Truthout reached CODEPINK cofounder and activist Medea Benjamin, a Green Party member and former California Senate candidate, to learn more about the group’s agitational efforts and how antiwar elements in the U.S. might conceivably affect policy. As Benjamin sees it, the effort begins with education and informing the public: counteracting a media apparatus that insistently seeks to justify opening the floodgates of advanced weaponry — sometimes very directly.
“[The idea that weapons and sanctions are necessary] is being pushed by people in the White House and most members of Congress.
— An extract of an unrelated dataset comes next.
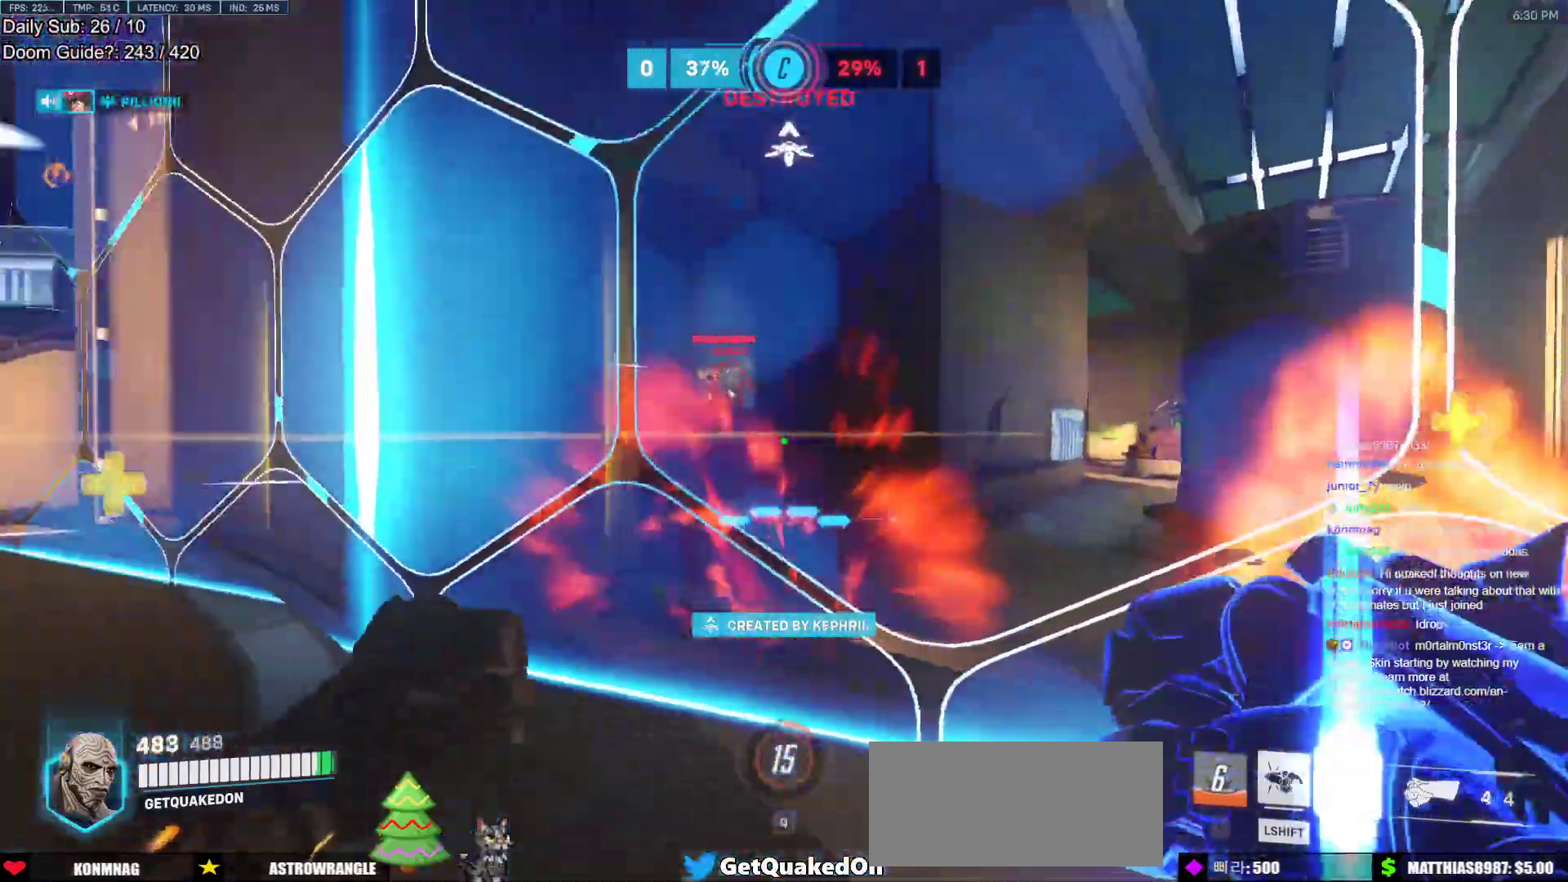
{"keys": ["w"], "mouse": [], "events": [[50, "d", "up"], [50, "s", "up"], [83, "mouse_left", "down"], [233, "mouse_left", "up"], [283, "space", "down"], [283, "w", "down"], [367, "a", "up"], [417, "space", "up"]]}
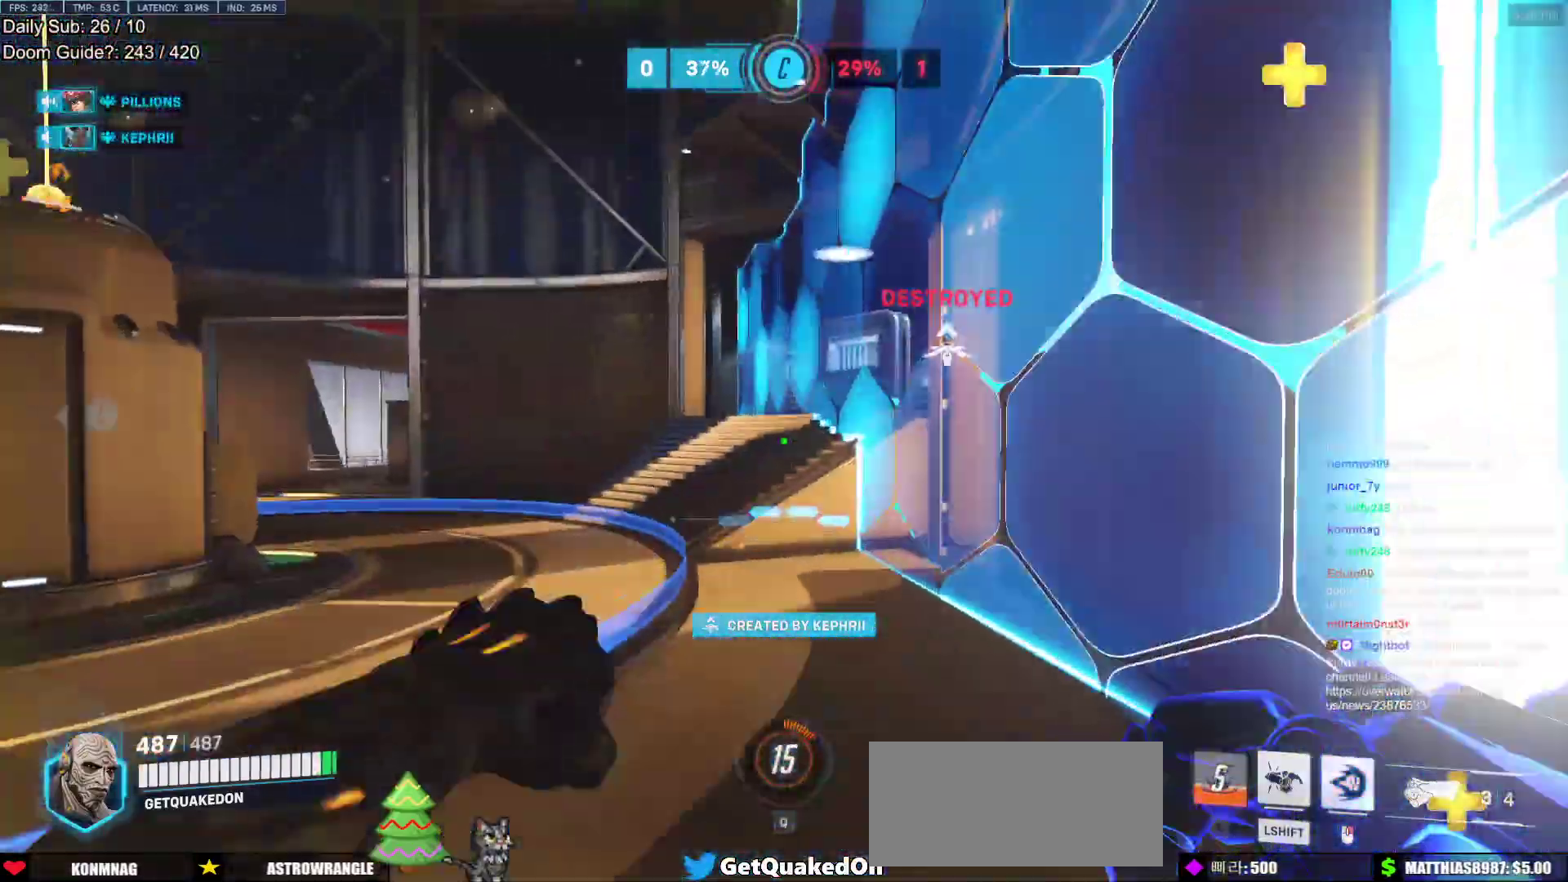
{"keys": ["a", "w"], "mouse": [], "events": [[250, "a", "down"]]}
It’s certainly being pushed by the corporate media,” Benjamin said. (Take The New York Times, for instance, which conceded sanctions may be “harsh,” but deemed they were ultimately “appropriate.” We are left to wonder why the Times didn’t insist the U.S. be so “harshly” sanctioned in the wake of the invasion of Iraq.)
Benjamin underscored the structural incentives: “The weapons companies [are] concerned about the drawing down of U.S. wars in Afghanistan and in Iraq. [The state] sees this as an opportunity to really debilitate Russia.… The ability to bleed the Russian economy and to curtail its reach also means that the U.S. is strengthening its position globally.”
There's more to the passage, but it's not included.